**Instruction:** From the material below, copy exactly the lines beginning with the one that contains "Харчова промисловість" and ending with the one that contains "野での画期的な貢献」に対して）"; the pictures stay out.

**Supplied data:**
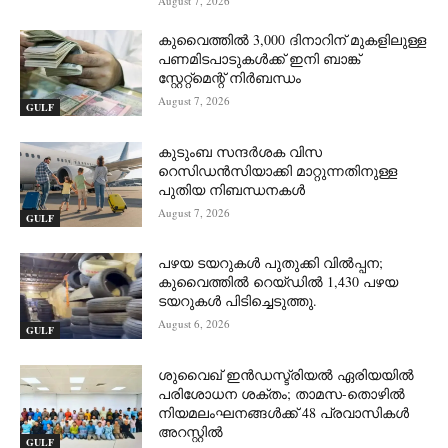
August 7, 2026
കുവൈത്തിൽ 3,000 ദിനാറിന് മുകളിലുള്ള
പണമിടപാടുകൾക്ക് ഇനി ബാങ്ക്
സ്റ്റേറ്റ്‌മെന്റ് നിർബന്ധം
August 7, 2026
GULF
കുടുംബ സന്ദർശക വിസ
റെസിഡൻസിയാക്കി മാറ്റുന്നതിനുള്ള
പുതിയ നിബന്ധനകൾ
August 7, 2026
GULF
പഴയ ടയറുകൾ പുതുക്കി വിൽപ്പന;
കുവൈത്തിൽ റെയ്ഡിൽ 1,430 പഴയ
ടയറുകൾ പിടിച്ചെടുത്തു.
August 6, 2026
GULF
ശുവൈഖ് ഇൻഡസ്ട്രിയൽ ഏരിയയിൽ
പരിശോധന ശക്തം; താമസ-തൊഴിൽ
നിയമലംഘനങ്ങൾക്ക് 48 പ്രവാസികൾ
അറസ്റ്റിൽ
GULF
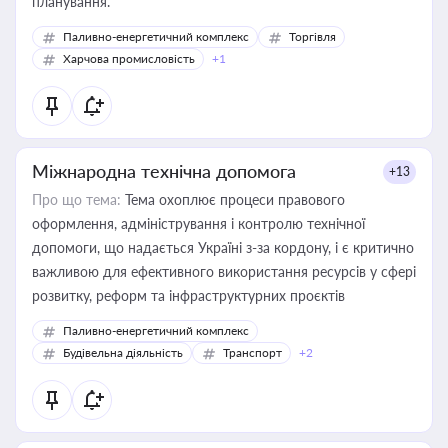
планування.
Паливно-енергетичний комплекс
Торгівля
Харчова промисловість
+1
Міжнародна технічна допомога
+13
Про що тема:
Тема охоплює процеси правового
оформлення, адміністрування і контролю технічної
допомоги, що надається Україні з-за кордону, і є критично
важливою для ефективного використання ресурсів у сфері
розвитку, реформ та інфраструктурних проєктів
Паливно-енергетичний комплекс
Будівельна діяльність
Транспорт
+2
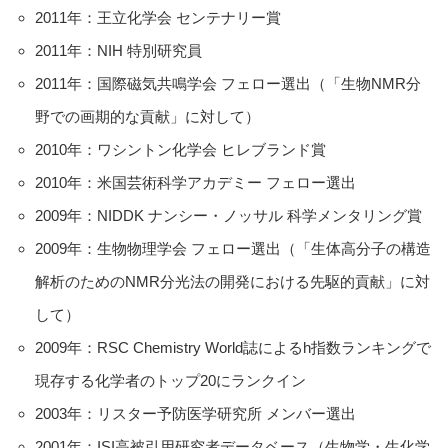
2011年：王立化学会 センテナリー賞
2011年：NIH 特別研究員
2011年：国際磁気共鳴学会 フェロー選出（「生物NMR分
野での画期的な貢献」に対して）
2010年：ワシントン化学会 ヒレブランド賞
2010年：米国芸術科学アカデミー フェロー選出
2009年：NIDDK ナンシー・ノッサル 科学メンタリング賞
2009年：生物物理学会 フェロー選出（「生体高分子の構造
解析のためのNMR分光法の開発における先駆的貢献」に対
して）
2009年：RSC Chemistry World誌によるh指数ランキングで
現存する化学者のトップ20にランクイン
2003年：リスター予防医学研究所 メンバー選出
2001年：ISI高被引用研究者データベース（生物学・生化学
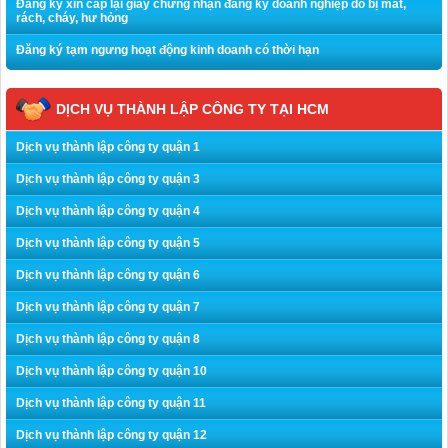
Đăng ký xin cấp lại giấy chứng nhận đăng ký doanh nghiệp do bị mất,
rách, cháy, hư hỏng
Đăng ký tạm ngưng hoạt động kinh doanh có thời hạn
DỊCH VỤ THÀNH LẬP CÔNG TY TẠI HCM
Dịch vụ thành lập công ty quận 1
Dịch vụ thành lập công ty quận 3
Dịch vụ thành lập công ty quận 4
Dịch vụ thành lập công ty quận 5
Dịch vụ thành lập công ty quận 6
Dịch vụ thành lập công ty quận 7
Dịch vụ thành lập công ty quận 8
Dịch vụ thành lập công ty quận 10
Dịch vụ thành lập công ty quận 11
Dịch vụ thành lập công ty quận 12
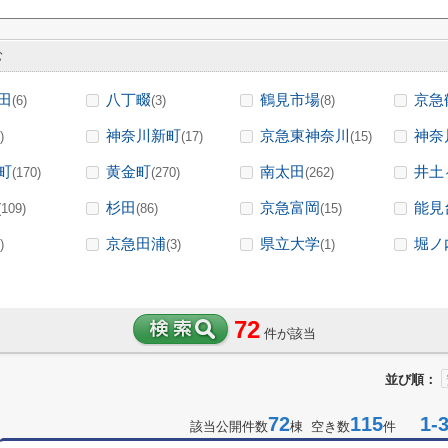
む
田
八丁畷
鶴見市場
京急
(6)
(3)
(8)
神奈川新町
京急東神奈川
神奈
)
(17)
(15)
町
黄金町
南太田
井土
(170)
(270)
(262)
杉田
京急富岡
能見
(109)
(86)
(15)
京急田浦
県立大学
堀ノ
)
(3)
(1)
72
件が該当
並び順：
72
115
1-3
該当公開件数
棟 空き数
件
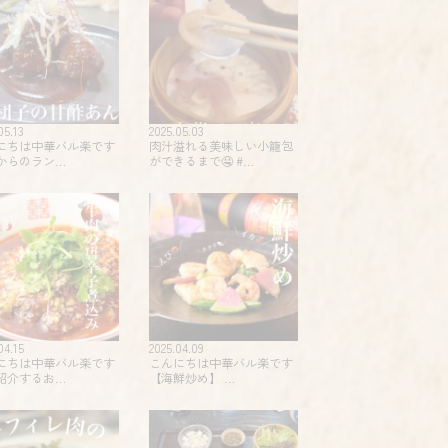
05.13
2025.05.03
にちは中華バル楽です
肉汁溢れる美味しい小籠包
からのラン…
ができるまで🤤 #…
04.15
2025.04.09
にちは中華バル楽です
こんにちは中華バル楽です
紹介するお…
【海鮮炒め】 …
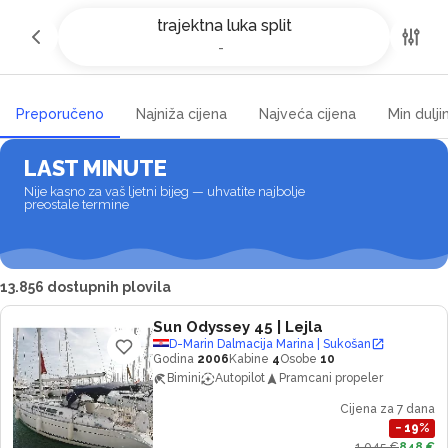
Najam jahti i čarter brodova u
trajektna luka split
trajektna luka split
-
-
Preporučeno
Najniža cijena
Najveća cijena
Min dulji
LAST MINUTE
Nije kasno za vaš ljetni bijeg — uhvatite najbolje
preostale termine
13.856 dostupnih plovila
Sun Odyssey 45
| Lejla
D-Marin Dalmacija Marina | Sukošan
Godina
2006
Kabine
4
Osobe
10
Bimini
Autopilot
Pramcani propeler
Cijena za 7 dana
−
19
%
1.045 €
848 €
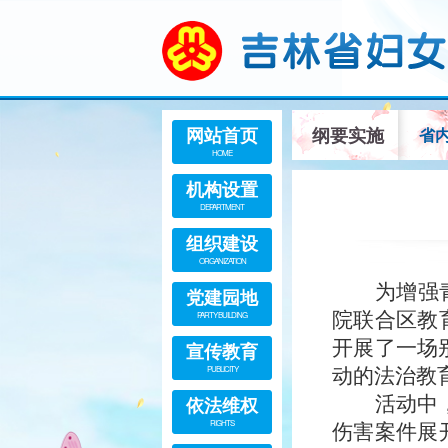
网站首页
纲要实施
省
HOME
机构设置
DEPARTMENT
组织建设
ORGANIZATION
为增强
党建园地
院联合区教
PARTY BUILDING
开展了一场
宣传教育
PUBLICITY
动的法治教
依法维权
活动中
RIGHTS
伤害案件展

==

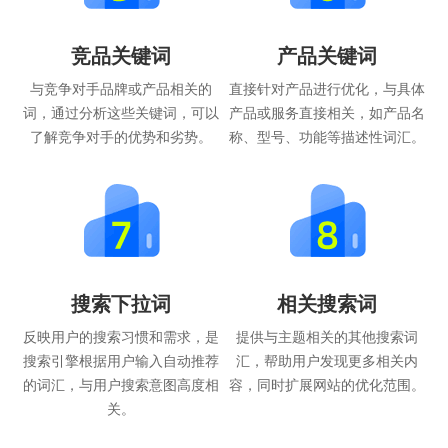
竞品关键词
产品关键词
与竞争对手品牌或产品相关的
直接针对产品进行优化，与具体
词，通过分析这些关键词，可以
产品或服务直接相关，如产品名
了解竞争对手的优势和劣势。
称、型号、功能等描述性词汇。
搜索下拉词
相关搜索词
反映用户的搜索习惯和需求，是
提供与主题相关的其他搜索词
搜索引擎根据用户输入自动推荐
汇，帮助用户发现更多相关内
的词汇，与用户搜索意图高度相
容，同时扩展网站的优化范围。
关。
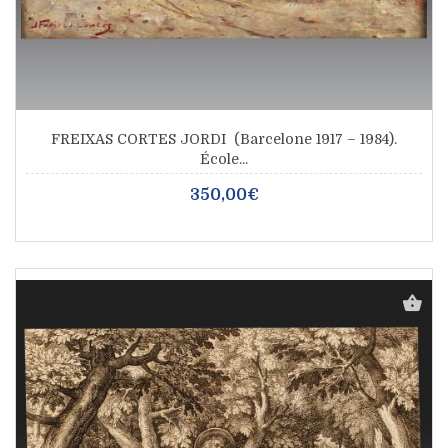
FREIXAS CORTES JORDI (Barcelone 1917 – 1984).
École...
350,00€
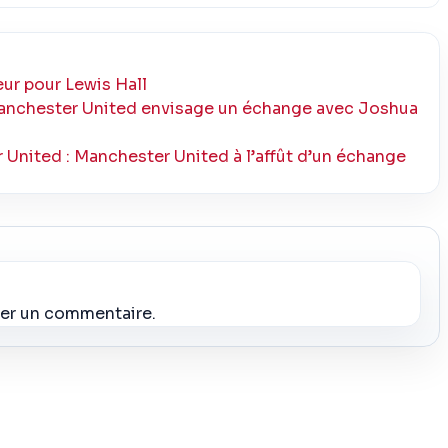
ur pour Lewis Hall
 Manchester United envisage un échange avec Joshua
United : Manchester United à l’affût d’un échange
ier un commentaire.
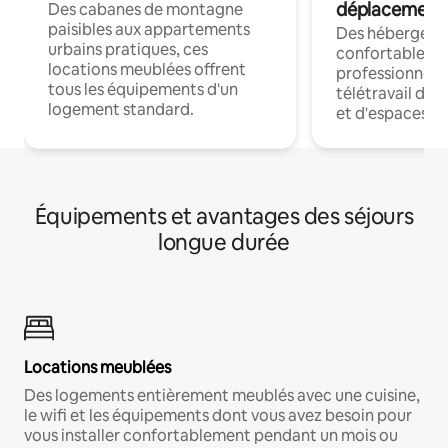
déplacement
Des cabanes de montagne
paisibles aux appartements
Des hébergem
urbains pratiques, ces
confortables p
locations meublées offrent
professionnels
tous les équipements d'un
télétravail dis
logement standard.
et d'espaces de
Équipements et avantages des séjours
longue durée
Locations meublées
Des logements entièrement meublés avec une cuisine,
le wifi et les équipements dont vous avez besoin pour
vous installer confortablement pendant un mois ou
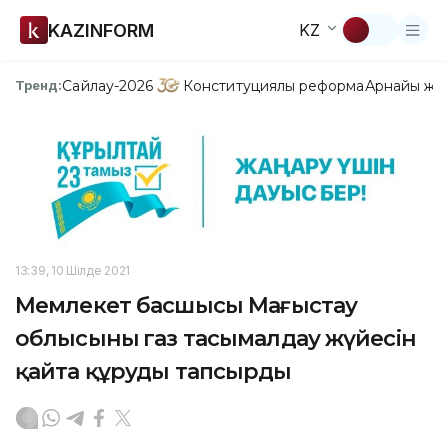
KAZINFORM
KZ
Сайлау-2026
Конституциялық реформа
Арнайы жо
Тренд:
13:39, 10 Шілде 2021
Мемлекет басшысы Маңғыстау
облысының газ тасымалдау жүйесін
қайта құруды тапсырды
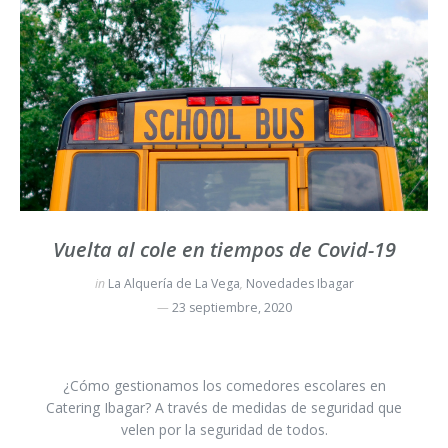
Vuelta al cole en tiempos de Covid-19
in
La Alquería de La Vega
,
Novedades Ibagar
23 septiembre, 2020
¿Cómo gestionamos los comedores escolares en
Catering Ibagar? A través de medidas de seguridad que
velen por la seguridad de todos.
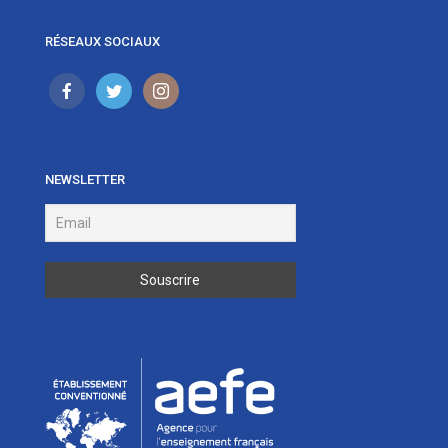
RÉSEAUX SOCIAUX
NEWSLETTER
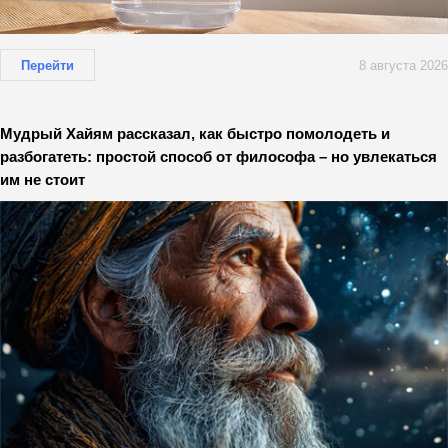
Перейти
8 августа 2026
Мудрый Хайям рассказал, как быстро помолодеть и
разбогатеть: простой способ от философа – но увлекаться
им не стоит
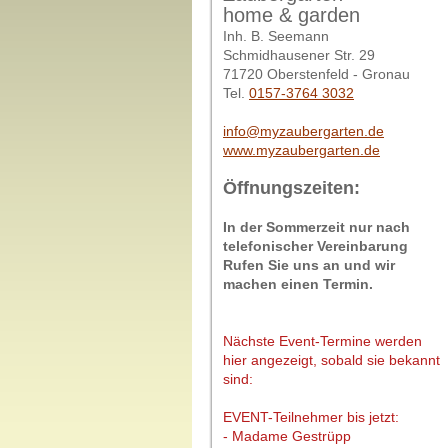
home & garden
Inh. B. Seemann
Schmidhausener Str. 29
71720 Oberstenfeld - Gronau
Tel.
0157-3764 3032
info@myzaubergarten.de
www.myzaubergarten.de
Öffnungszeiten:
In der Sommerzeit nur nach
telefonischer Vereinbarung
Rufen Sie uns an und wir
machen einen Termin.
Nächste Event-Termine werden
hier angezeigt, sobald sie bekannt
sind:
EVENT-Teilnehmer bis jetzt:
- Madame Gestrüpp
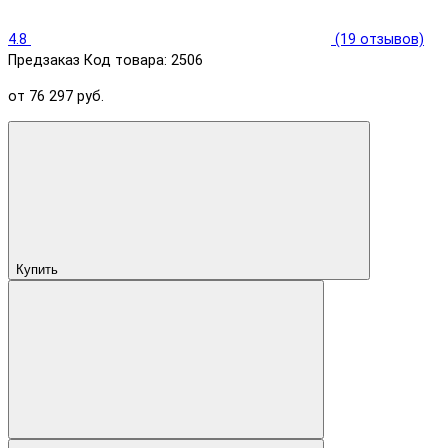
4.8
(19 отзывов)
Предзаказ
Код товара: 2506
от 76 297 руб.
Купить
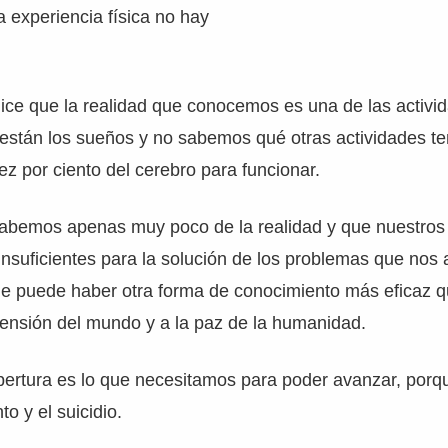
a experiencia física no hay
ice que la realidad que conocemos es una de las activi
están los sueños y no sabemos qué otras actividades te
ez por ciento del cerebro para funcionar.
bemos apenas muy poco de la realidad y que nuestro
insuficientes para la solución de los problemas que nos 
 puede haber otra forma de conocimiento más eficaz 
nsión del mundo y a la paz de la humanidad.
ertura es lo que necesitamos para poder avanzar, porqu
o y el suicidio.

==

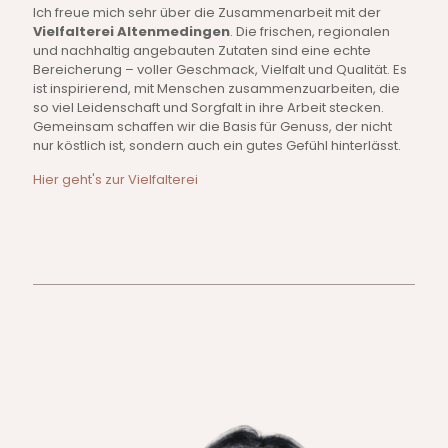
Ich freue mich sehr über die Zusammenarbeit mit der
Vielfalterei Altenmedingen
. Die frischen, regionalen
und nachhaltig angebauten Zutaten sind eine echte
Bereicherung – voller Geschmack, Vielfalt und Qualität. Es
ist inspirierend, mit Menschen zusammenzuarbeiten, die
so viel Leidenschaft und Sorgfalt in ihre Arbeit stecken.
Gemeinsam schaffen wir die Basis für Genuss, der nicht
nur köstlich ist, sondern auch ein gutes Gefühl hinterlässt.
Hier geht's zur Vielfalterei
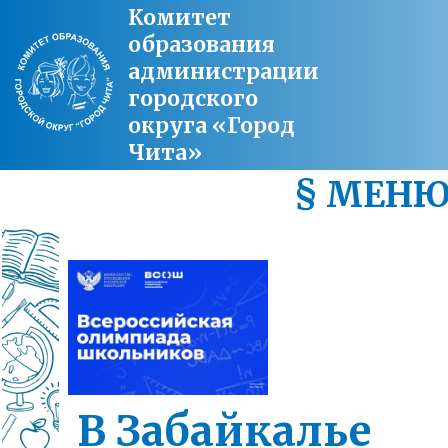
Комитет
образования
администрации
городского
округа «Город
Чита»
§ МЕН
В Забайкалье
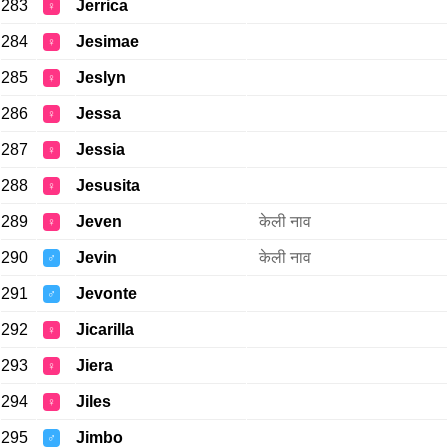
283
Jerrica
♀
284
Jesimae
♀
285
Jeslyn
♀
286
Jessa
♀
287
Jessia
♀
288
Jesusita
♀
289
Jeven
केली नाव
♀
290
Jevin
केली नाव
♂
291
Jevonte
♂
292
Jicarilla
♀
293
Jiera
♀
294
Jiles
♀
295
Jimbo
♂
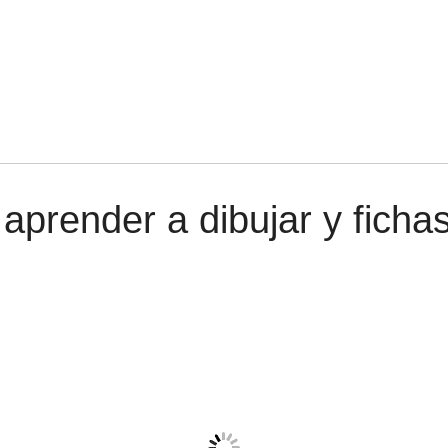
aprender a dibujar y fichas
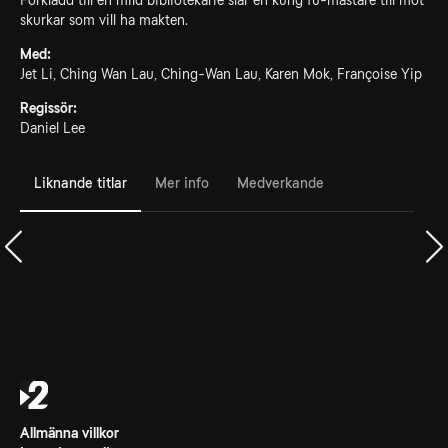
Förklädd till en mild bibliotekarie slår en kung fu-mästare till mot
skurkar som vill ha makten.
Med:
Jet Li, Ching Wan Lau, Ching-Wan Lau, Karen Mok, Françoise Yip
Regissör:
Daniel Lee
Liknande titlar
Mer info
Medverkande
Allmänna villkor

**Your response:**
Харчова промисловість
+1
Міжнародна технічна допомога
+13
Про що тема:
Тема охоплює процеси правового
оформлення, адміністрування і контролю технічної
допомоги, що надається Україні з-за кордону, і є критично
важливою для ефективного використання ресурсів у сфері
розвитку, реформ та інфраструктурних проєктів
Паливно-енергетичний комплекс
Будівельна діяльність
Транспорт
+2
2011年：王立化学会 センテナリー賞
2011年：NIH 特別研究員
2011年：国際磁気共鳴学会 フェロー選出（「生物NMR分
野での画期的な貢献」に対して）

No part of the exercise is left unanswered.